Cuando hubo llegado al blanco virginal, Cuddy ya se había convertido en una mancha borrosa. Un instante después hubo un sonido de desgarro y el maniquí estalló como un montón de paja nuclear.

Los otros dos reclutas fueron hacia allí e inspeccionaron el resultado, mientras algunas briznas de paja revoloteaban por el aire para terminar cayendo al suelo.

—Sí, muy bien —dijo Angua—. Pero dijo que se suponía que luego tenías que poder hacerles preguntas.

—Pero no dijo que tuvieran que poder responder a esas preguntas —replicó Cuddy hoscamente.

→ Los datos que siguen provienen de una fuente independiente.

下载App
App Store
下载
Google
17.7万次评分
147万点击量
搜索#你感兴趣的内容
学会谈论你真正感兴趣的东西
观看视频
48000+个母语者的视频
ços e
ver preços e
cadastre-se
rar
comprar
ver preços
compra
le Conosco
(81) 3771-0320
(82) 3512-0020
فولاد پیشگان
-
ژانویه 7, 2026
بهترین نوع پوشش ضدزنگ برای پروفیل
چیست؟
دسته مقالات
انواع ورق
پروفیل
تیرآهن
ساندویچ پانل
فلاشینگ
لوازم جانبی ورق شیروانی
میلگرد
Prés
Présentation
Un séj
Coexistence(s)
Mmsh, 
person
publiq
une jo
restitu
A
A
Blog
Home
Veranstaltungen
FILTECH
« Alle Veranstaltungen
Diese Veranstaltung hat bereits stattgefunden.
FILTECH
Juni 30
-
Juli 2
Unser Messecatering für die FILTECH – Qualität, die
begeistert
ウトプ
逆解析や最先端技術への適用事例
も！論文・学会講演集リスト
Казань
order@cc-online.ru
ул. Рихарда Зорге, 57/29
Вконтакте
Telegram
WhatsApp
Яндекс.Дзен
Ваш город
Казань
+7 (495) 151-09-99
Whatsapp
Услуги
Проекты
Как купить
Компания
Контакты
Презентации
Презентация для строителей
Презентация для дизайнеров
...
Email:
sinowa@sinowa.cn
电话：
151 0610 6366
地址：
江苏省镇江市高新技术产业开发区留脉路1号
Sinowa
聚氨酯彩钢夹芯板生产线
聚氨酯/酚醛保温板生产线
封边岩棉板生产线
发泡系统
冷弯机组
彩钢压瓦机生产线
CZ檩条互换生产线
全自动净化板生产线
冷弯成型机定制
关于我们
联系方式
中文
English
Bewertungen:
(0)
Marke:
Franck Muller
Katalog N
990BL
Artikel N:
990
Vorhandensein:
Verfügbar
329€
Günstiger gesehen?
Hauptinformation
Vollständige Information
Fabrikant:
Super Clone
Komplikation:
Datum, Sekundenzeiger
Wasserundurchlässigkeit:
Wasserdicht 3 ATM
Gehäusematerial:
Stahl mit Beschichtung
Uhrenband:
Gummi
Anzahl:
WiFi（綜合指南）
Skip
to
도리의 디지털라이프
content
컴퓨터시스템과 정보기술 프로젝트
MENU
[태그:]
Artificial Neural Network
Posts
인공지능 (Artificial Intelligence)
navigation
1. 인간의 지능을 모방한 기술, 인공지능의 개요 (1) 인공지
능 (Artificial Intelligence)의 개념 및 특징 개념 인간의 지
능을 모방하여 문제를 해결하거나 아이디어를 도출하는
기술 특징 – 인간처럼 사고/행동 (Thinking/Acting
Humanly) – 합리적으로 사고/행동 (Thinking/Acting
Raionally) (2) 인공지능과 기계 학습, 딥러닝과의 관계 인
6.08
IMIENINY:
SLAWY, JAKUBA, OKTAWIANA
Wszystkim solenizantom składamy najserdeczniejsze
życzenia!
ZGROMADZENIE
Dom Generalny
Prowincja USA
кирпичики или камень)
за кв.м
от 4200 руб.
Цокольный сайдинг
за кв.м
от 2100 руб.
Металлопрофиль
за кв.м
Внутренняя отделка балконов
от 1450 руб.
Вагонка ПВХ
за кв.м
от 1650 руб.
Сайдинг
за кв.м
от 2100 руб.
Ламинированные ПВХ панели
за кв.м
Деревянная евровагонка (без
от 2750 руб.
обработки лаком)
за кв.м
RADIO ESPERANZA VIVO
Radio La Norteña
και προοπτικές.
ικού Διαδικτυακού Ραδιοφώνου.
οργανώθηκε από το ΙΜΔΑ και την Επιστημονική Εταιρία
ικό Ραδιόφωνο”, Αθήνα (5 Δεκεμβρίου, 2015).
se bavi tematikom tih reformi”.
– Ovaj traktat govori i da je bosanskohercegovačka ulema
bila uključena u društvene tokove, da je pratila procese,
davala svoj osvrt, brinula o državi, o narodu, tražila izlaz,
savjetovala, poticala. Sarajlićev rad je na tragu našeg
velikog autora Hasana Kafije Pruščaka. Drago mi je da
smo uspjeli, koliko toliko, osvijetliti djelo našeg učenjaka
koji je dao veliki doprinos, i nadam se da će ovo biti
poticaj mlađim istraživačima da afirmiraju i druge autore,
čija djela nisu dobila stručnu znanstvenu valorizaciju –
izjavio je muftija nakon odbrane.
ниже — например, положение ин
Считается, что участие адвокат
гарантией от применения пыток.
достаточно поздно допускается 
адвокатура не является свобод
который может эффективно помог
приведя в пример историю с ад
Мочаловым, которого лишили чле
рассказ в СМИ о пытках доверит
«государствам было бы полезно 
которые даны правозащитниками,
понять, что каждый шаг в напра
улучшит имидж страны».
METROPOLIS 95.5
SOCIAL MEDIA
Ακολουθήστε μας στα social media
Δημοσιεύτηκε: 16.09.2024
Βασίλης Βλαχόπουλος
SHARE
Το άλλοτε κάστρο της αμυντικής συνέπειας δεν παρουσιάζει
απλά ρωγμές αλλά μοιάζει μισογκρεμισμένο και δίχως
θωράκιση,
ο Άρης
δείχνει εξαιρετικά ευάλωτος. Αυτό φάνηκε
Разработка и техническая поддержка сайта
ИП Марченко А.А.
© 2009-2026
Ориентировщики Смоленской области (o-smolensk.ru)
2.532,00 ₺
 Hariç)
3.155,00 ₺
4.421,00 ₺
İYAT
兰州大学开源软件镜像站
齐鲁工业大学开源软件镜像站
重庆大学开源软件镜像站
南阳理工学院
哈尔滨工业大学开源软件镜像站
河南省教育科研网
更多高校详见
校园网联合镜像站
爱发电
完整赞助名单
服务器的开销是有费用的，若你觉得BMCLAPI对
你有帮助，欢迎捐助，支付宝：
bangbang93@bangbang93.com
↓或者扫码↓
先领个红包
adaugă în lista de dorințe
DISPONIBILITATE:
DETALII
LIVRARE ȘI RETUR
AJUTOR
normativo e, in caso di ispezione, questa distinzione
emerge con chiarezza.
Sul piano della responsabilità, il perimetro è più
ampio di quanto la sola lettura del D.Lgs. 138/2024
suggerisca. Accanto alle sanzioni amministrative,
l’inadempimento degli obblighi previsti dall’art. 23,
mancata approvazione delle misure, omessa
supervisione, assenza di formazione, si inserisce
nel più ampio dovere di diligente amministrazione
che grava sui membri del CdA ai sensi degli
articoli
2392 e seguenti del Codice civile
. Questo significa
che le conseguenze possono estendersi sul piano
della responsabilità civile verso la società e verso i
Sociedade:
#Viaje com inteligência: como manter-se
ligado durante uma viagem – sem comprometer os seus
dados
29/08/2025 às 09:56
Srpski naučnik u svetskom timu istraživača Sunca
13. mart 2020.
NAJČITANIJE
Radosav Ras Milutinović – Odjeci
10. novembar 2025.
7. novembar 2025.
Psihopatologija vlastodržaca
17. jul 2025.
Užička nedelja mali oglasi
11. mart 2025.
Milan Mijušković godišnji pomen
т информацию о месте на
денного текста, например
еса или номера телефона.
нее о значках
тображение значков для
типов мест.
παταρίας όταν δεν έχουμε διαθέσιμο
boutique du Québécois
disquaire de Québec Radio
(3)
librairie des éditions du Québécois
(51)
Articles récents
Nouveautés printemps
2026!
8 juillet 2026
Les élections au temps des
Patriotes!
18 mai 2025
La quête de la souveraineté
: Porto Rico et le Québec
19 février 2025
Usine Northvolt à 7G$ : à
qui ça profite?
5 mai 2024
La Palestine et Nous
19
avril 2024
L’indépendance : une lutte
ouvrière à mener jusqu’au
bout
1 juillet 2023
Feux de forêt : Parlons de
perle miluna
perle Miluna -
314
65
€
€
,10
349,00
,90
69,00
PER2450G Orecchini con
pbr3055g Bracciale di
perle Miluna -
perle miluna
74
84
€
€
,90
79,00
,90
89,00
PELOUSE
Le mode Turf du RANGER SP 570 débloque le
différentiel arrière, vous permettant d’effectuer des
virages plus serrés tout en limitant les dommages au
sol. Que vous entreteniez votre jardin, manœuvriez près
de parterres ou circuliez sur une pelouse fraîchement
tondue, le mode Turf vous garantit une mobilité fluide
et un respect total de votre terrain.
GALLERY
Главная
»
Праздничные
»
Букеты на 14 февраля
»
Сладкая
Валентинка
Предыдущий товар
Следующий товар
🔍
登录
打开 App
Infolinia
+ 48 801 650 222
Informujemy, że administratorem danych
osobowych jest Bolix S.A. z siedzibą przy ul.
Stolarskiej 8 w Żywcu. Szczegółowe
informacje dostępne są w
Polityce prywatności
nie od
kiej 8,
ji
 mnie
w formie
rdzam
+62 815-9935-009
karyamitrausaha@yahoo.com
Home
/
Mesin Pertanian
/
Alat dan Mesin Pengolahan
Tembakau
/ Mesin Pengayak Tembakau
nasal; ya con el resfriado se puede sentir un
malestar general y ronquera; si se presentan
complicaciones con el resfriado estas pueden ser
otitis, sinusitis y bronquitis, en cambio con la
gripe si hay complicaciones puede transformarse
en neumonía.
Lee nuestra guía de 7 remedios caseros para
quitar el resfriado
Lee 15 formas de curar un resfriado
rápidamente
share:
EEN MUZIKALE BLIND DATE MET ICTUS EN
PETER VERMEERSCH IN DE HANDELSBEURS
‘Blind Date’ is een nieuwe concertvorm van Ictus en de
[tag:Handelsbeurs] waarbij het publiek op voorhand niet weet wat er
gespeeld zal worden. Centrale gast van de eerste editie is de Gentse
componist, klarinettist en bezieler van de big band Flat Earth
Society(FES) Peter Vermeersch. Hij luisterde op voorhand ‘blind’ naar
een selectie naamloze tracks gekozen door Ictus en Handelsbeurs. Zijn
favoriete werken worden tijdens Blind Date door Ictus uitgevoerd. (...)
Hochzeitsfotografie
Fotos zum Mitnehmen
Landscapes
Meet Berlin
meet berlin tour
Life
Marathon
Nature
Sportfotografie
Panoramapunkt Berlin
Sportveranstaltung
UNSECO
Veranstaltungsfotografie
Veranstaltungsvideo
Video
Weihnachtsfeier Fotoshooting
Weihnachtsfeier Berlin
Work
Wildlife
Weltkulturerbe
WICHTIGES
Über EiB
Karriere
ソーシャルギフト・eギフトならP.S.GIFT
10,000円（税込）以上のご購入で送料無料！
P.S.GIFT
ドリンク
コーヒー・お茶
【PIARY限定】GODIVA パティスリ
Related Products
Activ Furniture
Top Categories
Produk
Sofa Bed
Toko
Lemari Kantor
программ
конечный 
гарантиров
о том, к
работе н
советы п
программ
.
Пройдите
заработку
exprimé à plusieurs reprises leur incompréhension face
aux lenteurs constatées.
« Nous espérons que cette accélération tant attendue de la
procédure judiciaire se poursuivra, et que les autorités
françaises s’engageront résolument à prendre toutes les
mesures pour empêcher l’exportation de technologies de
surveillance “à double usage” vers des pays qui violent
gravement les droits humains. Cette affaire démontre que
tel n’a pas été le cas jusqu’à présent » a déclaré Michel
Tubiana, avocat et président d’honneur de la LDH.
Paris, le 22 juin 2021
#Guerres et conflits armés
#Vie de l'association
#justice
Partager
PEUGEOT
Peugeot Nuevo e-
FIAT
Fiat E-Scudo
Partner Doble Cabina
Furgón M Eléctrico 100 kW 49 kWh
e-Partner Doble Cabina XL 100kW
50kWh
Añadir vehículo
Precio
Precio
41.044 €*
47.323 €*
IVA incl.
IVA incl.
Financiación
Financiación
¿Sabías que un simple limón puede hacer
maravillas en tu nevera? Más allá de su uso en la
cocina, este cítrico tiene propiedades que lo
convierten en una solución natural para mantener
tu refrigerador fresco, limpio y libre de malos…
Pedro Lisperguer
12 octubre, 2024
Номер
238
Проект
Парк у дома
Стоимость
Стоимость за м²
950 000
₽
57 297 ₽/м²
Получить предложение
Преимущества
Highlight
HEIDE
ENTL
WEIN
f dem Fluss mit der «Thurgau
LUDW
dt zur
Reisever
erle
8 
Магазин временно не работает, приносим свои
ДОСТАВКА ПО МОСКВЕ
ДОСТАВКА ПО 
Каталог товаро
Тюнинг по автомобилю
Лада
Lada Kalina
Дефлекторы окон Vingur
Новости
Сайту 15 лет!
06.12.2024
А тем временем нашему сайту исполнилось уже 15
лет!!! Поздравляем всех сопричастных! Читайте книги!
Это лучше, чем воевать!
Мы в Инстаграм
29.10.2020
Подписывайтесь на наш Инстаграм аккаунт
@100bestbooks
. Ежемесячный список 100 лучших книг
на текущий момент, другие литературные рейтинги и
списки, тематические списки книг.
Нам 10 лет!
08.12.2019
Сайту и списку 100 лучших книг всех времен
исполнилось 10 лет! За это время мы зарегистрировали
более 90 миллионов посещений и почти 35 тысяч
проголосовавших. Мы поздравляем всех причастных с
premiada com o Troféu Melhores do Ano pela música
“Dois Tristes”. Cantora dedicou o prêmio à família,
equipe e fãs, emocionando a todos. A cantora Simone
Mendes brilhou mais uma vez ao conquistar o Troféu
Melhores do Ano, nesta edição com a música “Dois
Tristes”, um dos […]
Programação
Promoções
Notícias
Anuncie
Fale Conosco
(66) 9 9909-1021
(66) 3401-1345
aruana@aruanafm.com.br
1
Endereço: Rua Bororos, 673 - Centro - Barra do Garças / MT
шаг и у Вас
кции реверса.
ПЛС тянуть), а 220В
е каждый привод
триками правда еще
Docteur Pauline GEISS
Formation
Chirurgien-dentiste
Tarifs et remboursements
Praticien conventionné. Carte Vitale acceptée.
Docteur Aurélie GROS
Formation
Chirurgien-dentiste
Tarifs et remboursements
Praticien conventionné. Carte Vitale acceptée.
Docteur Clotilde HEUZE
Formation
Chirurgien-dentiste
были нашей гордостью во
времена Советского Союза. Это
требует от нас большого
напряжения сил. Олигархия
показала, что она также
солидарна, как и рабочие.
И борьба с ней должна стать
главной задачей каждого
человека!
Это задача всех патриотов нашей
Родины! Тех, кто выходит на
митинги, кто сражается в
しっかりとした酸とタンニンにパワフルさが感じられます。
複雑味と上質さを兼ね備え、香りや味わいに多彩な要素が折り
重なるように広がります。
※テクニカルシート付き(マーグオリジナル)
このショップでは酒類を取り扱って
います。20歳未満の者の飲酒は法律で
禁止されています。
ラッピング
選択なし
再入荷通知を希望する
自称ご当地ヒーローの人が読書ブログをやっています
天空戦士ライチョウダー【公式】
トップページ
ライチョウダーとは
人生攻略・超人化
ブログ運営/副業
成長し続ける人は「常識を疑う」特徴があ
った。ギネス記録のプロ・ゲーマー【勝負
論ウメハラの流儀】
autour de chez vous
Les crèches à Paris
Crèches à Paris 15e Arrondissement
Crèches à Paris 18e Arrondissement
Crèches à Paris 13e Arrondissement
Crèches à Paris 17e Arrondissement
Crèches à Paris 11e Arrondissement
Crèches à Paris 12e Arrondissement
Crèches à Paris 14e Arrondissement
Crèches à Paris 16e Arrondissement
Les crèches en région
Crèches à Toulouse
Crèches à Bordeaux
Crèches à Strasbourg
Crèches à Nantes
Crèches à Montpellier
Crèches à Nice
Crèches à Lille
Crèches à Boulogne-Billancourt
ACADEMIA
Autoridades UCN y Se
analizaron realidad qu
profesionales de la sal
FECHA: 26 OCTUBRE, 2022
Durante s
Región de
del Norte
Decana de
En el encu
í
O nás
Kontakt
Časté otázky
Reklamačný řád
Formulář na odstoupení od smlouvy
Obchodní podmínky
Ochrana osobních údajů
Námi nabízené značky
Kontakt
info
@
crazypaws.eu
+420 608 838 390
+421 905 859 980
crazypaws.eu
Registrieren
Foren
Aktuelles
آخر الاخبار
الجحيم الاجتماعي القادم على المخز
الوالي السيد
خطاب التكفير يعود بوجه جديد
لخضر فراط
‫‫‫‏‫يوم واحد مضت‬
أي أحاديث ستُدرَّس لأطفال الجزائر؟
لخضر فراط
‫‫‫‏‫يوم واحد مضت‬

—Guardia interino Cuddy, deducir un dólar por blanco —dijo Detritus, quien ya debía once dólares por arcos.

—¡Si vale la pena hacer acto de presencia! —dijo Cuddy, volviendo a extraviar el hacha en algún rincón de su persona—. ¡Especiecista!

—No creo que lo dijera en ese sentido —dijo Angua.

—Oh, eso a ti no te afecta, claro —dijo Cuddy.

—¿Por qué?

—Porque tú eres un hombre —dijo Detritus.

Angua era lo suficientemente inteligente como para dedicar unos cuantos momentos a reflexionar sobre lo que acababa de oír.